We’ll see how quickly we can do 100 simple color fills of the 1024x1024 RGBA32 image. We’ll use old methods of working with texture pixels, the new way using native arrays, jobs with burst compilation and we’ll have a CPU DOTS vs GPU compute shader boss fight.
Currently, as far as I know, there are seven methods of modifying a texture. Those would be:
-
Using GetPixel() to get an array of colors, modify them in a loop, SetPixels() and Apply() the texture.
-
Using GetRawTextureData() to get an array of bytes, modify them in a loop, LoadRawTextureData() and Apply() the texture.
-
Using GetRawTextureData<>() template to get a native array of colors, queue parallel, burst compilable jobs and Apply() the texture after finishing.
-
Run compute shader in a loop.*
-
Same as 3rd method, but improved by using optimal solutions to get the best assemblies from the burst compiler.
-
Using RenderTexture render any camera to it.*
-
Graphics.Blit()*
-
- for those methods we need to use a RenderTexture.

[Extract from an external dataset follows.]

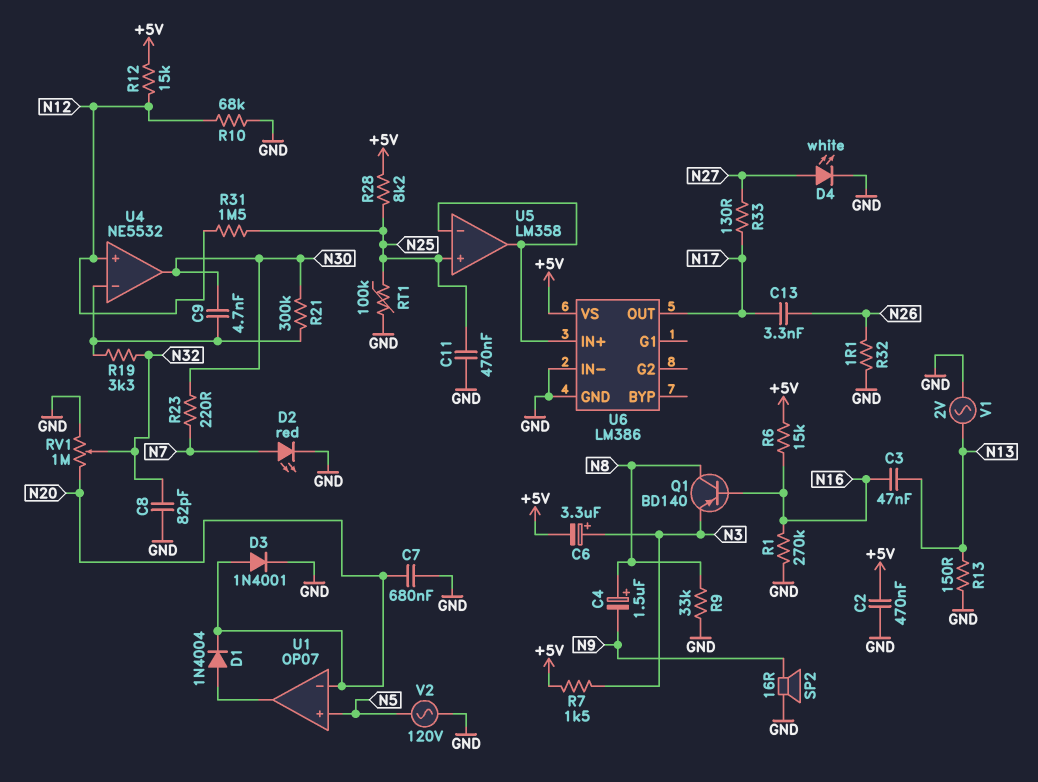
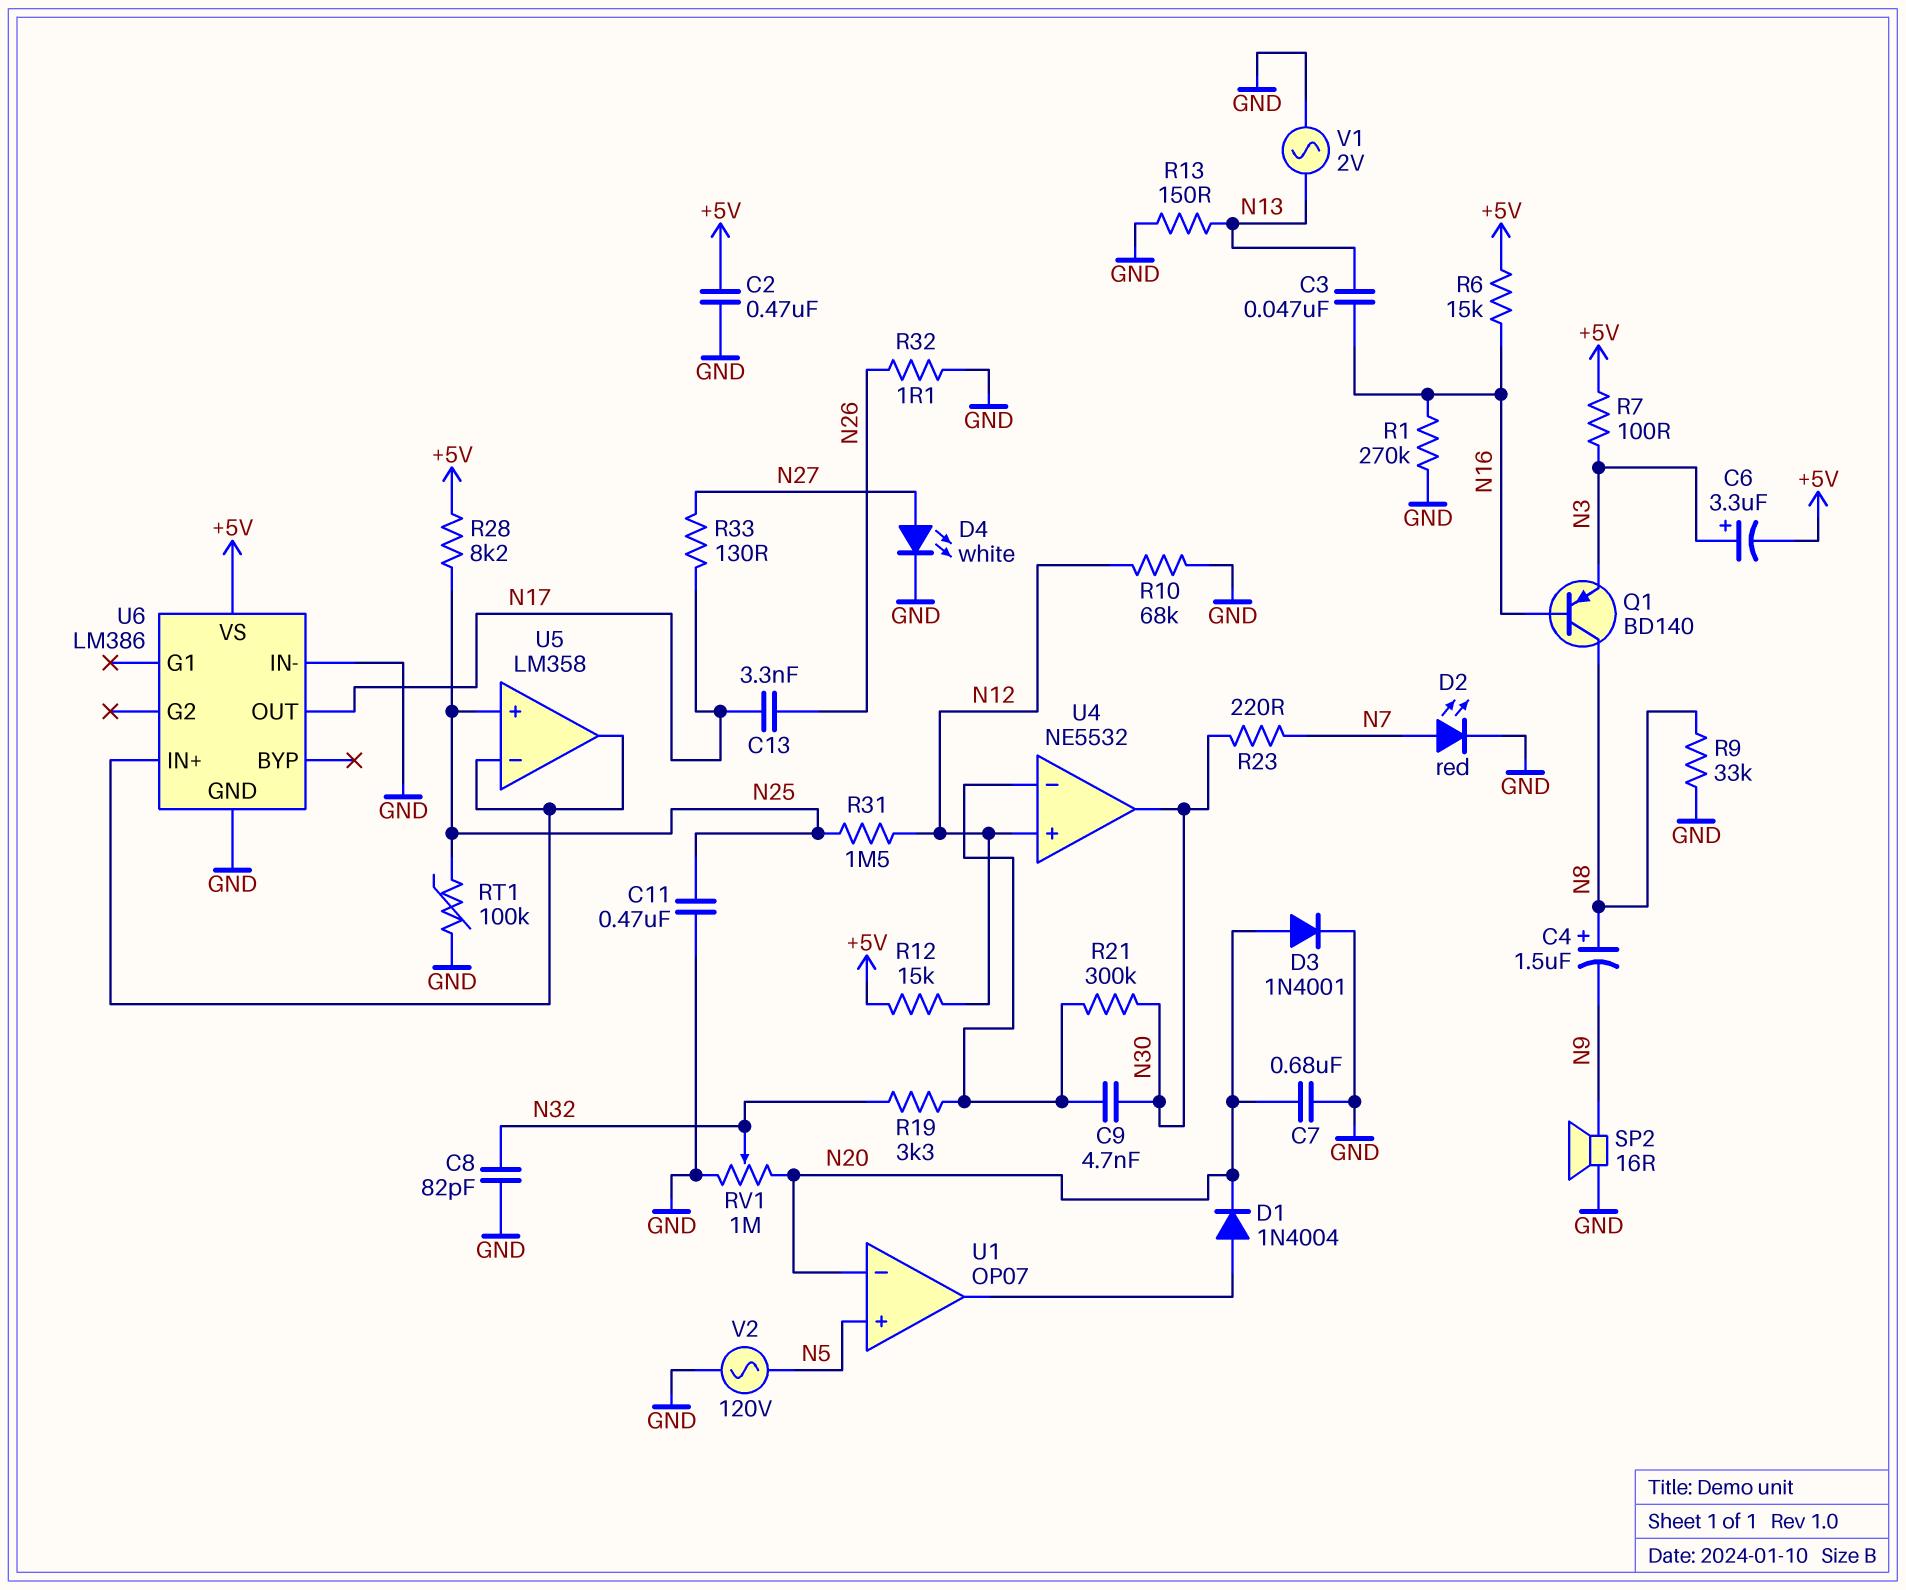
R7: 1.5k (+5V, N3) -> 100 (+5V, N3)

I wanted to avoid using ReadPixels to have access to the data on the CPU so I’ve only tested methods 1-5.
All tests were done in a non-development release windows x64 build. Below are the results (less is better):
Test results chart
Results without slowpokes
Jobs profiler
There’s no doubt that DOTS is the new killer way of working with images on the CPUs, especially on those having high amount of physical cores (I’m looking at you Ryzen Threadripper). There’s a huge overhead on compute shaders CPU<->GPU communication, and by writing the code with assembly optimization in mind, depending on the algorithgm, you can easily get better performance on the CPU, as long as it isn’t busy with other tasks.
Hardware used in the test:
CPU: i7-8750H
GPU: 1060 GTX 6GB
RAM: 16GB 2400MHz DDR4 (1 x 16GB)
** @ **
I’ve added a new test case where the struct is optimized to yield a better assembly, after learning more about burst generated assemblies from here. Thanks 5argon!
And holy smokes it is fast. All it took was using uint4 from Unity.Mathematics package, instead of four float variables.